=== Record extracts ===

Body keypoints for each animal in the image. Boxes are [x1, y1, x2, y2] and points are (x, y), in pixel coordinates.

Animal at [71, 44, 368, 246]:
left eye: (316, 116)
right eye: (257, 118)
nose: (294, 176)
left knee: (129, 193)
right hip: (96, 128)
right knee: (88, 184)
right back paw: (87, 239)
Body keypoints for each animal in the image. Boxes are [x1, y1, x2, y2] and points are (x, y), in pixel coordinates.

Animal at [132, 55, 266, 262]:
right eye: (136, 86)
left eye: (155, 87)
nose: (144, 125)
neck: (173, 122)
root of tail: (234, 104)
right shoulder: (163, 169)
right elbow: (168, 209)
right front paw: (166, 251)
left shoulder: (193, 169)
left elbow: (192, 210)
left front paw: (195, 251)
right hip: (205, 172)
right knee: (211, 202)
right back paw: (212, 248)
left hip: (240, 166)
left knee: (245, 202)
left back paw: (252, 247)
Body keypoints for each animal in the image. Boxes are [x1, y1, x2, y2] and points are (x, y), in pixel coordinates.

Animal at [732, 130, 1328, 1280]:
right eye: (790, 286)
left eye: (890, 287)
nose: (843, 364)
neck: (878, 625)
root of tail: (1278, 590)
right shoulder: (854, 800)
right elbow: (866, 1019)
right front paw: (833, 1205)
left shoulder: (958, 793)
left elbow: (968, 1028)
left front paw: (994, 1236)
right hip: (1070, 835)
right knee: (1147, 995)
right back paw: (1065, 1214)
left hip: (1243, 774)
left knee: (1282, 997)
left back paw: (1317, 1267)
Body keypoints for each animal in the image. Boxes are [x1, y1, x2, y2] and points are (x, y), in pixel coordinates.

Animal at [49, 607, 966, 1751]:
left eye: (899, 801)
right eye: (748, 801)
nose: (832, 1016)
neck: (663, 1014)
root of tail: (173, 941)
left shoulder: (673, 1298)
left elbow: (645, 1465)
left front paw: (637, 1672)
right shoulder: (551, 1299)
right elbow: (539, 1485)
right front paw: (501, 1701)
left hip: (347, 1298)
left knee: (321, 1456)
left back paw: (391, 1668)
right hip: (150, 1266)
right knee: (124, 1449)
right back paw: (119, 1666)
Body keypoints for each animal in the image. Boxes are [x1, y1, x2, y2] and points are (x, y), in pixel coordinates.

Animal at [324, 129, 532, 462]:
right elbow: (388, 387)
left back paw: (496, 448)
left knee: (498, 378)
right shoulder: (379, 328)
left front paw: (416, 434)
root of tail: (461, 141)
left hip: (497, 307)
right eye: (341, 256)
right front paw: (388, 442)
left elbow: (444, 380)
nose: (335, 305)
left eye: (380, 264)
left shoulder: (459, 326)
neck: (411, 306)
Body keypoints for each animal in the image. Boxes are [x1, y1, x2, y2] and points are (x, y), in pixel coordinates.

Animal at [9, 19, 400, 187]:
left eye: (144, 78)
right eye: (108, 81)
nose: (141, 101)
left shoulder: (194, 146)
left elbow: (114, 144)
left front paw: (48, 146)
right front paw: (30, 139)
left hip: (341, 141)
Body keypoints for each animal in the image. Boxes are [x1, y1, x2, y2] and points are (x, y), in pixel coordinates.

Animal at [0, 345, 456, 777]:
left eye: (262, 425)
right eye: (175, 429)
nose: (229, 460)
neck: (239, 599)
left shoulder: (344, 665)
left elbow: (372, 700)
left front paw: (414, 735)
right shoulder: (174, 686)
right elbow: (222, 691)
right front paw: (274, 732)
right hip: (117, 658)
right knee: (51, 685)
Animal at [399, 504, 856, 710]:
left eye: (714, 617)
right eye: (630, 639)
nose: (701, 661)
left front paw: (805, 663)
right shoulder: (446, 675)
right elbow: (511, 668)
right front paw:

===

▶ Task statement: Retype every line of the data, keeping each one exactly as it is.

▶ Task result:
Body keypoints for each animal in the image. Boxes are [x1, y1, x2, y2] and points are (x, y), in pixel coordinates.

Animal at [71, 44, 368, 246]:
left eye: (316, 116)
right eye: (257, 118)
nose: (294, 176)
left knee: (129, 193)
right hip: (96, 128)
right knee: (88, 184)
right back paw: (87, 239)
Body keypoints for each animal in the image. Boxes are [x1, y1, x2, y2] and points are (x, y), in pixel coordinates.

Animal at [132, 55, 266, 262]:
right eye: (136, 86)
left eye: (155, 87)
nose: (144, 125)
neck: (173, 122)
root of tail: (234, 104)
right shoulder: (163, 169)
right elbow: (168, 209)
right front paw: (166, 251)
left shoulder: (193, 169)
left elbow: (192, 210)
left front paw: (195, 251)
right hip: (205, 172)
right knee: (211, 202)
right back paw: (212, 248)
left hip: (240, 166)
left knee: (245, 202)
left back paw: (252, 247)
Body keypoints for each animal in the image. Boxes are [x1, y1, x2, y2] and points are (x, y), in pixel coordinates.

Animal at [732, 130, 1328, 1280]:
right eye: (790, 286)
left eye: (890, 287)
nose: (843, 364)
neck: (878, 625)
root of tail: (1278, 590)
right shoulder: (854, 800)
right elbow: (866, 1019)
right front paw: (833, 1205)
left shoulder: (958, 793)
left elbow: (968, 1028)
left front paw: (994, 1236)
right hip: (1070, 835)
right knee: (1147, 995)
right back paw: (1065, 1214)
left hip: (1243, 774)
left knee: (1282, 997)
left back paw: (1317, 1267)
Body keypoints for each animal in the image. Boxes are [x1, y1, x2, y2] and points are (x, y), in pixel coordinates.

Animal at [49, 607, 966, 1751]:
left eye: (899, 801)
right eye: (748, 801)
nose: (832, 1016)
neck: (663, 1014)
root of tail: (173, 941)
left shoulder: (673, 1298)
left elbow: (645, 1465)
left front paw: (637, 1672)
right shoulder: (551, 1299)
right elbow: (539, 1485)
right front paw: (501, 1701)
left hip: (347, 1298)
left knee: (321, 1456)
left back paw: (391, 1668)
right hip: (150, 1266)
right knee: (124, 1449)
right back paw: (119, 1666)
Body keypoints for each animal in the image. Boxes are [x1, y1, x2, y2] and points are (x, y), in pixel coordinates.

Animal at [324, 129, 532, 462]:
right elbow: (388, 387)
left back paw: (496, 448)
left knee: (498, 378)
right shoulder: (379, 328)
left front paw: (416, 434)
root of tail: (461, 141)
left hip: (497, 307)
right eye: (341, 256)
right front paw: (388, 442)
left elbow: (444, 380)
nose: (335, 305)
left eye: (380, 264)
left shoulder: (459, 326)
neck: (411, 306)
Body keypoints for each animal in the image. Boxes are [x1, y1, x2, y2] and points are (x, y), in pixel coordinates.

Animal at [9, 19, 400, 187]:
left eye: (144, 78)
right eye: (108, 81)
nose: (141, 101)
left shoulder: (194, 146)
left elbow: (114, 144)
left front paw: (48, 146)
right front paw: (30, 139)
left hip: (341, 141)
Body keypoints for each animal in the image. Boxes are [x1, y1, x2, y2] and points are (x, y), in pixel coordinates.

Animal at [0, 345, 456, 777]:
left eye: (262, 425)
right eye: (175, 429)
nose: (229, 460)
neck: (239, 599)
left shoulder: (344, 665)
left elbow: (372, 700)
left front paw: (414, 735)
right shoulder: (174, 686)
right elbow: (222, 691)
right front paw: (274, 732)
right hip: (117, 658)
right knee: (51, 685)
Animal at [399, 504, 856, 710]:
left eye: (714, 617)
right eye: (630, 639)
nose: (701, 661)
left front paw: (805, 663)
right shoulder: (446, 675)
right elbow: (511, 668)
right front paw:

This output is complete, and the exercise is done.